These graphs show statistics on how levels of education influence first marriages for women and men; the top graphs reveal the age at which women and men marry for the first time, while the bottom graphs evaluate how long first marriages last.
For both women and men, higher levels of education generally lead to marriage at a later age. People earning a post-secondary education are rarely married by age 20, but by age 40, a higher percentage of people with college and graduate degrees have been married than those stopping their education before finishing college. For men, the reversal in percentages is quite clear, occurring between the ages of 25 and 30. This reversal effect is less pronounced for women, where the percentage of those with graduate degrees doesn’t become significantly higher (outside the standard error - not shown) than the percentage of those with no post-secondary education until the age of 40.
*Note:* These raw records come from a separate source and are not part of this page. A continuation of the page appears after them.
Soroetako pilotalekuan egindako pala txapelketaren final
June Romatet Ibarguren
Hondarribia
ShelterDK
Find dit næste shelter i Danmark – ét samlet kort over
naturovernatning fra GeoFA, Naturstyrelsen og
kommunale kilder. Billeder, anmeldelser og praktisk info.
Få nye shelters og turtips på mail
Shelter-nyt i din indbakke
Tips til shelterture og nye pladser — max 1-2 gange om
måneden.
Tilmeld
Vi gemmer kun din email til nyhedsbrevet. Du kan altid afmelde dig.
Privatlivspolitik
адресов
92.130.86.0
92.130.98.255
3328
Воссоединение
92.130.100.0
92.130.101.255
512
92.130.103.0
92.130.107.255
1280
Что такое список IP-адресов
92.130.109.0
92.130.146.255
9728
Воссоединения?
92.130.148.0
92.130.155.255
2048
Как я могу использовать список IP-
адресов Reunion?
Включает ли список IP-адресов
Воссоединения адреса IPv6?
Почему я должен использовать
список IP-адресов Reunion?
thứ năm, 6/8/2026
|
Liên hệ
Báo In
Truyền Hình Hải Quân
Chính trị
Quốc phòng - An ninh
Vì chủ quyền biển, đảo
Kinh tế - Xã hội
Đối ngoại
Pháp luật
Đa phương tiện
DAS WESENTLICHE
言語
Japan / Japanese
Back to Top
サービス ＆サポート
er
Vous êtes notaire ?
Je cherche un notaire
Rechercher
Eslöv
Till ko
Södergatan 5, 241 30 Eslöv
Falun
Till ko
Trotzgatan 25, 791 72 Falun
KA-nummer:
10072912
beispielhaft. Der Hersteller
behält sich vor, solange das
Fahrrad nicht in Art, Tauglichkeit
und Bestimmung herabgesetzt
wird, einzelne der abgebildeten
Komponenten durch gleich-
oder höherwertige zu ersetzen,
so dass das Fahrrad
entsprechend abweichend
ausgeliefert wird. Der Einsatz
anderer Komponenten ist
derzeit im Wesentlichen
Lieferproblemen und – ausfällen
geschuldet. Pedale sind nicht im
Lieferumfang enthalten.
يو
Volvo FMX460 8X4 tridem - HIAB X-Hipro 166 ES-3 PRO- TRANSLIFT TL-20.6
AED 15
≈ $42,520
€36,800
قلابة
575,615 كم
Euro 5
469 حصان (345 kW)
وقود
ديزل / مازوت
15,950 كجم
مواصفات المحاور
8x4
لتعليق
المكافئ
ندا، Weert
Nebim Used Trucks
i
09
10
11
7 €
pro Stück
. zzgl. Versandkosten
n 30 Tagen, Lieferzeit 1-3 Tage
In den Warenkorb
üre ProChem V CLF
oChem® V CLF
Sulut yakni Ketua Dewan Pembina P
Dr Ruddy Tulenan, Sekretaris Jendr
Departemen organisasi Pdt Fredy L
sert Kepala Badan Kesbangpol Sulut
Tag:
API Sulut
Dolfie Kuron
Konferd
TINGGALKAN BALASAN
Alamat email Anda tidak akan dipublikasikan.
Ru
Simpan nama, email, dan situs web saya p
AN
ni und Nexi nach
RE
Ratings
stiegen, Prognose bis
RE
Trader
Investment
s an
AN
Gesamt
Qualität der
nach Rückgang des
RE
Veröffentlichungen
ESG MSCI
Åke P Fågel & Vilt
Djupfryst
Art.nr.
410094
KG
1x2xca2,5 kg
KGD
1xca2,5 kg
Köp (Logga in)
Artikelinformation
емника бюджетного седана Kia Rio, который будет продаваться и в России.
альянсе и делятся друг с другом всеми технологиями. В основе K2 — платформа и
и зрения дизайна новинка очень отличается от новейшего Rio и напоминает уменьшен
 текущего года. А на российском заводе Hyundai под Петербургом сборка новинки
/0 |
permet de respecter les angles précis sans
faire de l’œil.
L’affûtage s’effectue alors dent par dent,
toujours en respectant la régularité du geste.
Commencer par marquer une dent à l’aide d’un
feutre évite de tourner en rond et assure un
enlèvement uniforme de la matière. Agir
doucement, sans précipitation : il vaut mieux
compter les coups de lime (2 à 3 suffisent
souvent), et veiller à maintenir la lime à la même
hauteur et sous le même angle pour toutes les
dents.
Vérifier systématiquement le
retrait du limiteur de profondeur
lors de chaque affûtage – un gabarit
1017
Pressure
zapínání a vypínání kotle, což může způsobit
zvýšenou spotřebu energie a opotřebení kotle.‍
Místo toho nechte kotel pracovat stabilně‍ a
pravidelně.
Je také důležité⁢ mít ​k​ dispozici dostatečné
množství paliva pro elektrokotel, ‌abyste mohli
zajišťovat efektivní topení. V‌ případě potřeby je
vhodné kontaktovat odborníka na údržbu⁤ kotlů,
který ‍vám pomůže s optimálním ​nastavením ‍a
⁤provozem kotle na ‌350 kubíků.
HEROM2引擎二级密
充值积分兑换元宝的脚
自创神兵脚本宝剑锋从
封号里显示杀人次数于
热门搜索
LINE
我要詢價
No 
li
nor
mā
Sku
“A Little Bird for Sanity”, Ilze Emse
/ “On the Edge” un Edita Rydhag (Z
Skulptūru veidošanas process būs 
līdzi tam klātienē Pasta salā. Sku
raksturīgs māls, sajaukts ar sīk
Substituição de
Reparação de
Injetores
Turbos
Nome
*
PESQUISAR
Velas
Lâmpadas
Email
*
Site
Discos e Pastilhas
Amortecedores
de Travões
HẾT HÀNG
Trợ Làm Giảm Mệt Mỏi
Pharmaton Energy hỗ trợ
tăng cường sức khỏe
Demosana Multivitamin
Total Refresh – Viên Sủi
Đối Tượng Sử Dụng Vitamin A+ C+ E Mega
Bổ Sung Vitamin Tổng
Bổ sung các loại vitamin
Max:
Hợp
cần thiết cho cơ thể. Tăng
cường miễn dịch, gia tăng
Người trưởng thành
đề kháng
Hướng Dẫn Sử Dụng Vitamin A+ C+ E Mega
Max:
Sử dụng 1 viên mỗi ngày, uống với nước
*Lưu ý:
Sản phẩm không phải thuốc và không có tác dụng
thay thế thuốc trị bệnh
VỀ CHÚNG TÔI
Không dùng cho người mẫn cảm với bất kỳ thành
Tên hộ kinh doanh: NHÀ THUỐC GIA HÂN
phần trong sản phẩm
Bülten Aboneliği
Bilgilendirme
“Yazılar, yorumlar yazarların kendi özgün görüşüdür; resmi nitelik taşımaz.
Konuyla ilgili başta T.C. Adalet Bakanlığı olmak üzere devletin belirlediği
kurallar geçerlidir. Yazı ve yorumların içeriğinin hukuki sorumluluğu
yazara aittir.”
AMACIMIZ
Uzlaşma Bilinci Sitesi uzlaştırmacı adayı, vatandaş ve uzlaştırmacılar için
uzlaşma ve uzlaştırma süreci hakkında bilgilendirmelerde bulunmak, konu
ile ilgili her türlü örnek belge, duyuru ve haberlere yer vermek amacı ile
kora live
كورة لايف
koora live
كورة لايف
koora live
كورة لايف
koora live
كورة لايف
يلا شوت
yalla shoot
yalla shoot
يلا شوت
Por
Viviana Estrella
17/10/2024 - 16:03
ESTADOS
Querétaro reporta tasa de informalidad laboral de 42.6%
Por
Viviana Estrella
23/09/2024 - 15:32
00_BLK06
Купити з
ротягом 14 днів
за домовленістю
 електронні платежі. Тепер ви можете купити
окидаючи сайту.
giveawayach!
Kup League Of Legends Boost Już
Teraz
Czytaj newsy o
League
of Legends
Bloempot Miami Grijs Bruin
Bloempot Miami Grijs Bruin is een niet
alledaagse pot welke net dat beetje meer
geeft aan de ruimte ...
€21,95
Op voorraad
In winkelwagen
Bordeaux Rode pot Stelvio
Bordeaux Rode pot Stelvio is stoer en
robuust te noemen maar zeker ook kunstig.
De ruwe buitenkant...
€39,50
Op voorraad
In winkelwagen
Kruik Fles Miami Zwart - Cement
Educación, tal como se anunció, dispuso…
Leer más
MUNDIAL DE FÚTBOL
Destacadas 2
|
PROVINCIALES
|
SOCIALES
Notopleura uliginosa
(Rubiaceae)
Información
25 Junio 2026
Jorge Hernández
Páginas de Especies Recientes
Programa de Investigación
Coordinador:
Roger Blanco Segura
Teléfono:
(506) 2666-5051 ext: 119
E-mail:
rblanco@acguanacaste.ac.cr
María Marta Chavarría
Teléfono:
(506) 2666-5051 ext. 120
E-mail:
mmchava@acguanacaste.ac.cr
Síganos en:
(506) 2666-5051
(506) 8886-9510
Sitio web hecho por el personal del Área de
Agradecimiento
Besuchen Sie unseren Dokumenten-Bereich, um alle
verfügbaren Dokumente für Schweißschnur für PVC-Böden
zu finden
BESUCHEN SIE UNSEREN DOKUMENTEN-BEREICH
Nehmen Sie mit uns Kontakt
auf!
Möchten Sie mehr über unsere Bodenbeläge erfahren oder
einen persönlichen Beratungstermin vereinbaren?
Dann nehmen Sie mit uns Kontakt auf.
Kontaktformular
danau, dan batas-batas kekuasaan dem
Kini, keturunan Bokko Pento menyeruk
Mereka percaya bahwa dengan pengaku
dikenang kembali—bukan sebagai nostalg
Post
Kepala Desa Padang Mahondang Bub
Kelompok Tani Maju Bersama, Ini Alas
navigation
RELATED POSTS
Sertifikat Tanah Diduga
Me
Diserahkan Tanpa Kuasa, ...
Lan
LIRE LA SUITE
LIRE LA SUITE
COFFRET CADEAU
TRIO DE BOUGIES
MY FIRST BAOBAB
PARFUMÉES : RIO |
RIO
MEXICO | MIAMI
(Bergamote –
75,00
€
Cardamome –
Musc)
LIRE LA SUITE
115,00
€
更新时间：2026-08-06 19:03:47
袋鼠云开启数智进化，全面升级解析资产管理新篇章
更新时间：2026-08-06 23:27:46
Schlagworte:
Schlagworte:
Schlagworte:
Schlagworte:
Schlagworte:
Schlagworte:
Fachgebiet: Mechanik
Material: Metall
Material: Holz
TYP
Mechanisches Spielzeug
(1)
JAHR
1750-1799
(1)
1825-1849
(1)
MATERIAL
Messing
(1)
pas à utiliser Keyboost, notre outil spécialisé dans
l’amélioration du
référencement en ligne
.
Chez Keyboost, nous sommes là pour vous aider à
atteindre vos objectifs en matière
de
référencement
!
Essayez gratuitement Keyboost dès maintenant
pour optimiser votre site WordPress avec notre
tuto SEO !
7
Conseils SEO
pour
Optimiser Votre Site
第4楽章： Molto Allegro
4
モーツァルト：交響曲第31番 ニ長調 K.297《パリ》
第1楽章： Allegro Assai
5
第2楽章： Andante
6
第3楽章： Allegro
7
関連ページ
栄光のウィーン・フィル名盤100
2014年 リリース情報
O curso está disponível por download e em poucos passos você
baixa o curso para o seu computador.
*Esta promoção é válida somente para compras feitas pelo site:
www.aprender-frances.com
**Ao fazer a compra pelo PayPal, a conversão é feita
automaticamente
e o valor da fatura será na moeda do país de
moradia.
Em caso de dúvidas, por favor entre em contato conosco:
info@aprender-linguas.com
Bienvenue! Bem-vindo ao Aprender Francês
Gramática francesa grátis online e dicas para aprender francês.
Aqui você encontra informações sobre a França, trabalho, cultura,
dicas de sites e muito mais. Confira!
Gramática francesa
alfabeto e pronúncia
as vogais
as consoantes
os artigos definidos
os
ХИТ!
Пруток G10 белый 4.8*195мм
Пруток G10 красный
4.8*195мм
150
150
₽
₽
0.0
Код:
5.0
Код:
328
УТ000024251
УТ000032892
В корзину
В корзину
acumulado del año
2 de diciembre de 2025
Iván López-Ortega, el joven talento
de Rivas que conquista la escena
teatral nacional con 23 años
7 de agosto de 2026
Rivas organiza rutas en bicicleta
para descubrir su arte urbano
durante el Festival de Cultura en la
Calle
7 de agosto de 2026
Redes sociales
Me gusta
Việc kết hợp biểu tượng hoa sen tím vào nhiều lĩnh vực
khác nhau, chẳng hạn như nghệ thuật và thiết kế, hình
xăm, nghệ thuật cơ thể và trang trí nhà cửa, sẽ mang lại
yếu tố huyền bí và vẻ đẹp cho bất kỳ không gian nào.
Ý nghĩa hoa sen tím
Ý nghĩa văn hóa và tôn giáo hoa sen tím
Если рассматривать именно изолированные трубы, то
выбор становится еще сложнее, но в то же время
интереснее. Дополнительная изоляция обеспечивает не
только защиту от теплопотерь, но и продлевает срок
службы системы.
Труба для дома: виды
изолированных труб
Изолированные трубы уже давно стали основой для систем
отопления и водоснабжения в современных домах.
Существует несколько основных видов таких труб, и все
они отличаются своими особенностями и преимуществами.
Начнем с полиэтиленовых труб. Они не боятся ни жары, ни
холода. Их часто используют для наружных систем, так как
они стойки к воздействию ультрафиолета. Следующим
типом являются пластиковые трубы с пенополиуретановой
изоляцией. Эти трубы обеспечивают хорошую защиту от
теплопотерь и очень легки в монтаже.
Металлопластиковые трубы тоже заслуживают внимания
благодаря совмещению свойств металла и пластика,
Regarding survival of first marriages, women and men with no post-secondary education show similar trends, with women in this category having slightly lower marriage survival rates as a function of years since the marriage began. In other words, women who have not finished college are more likely than men to have shorter marriages. However, women with a bachelor’s degree are the most likely to remain in their first marriage after 20 years. Women going on through graduate school average slightly shorter marriages than those stopping education after college. For men, graduate degrees correspond to the longest lasting first marriages through the first 15 years. Insufficient data were available for marriages lasting 20 years for people with master’s degrees or higher.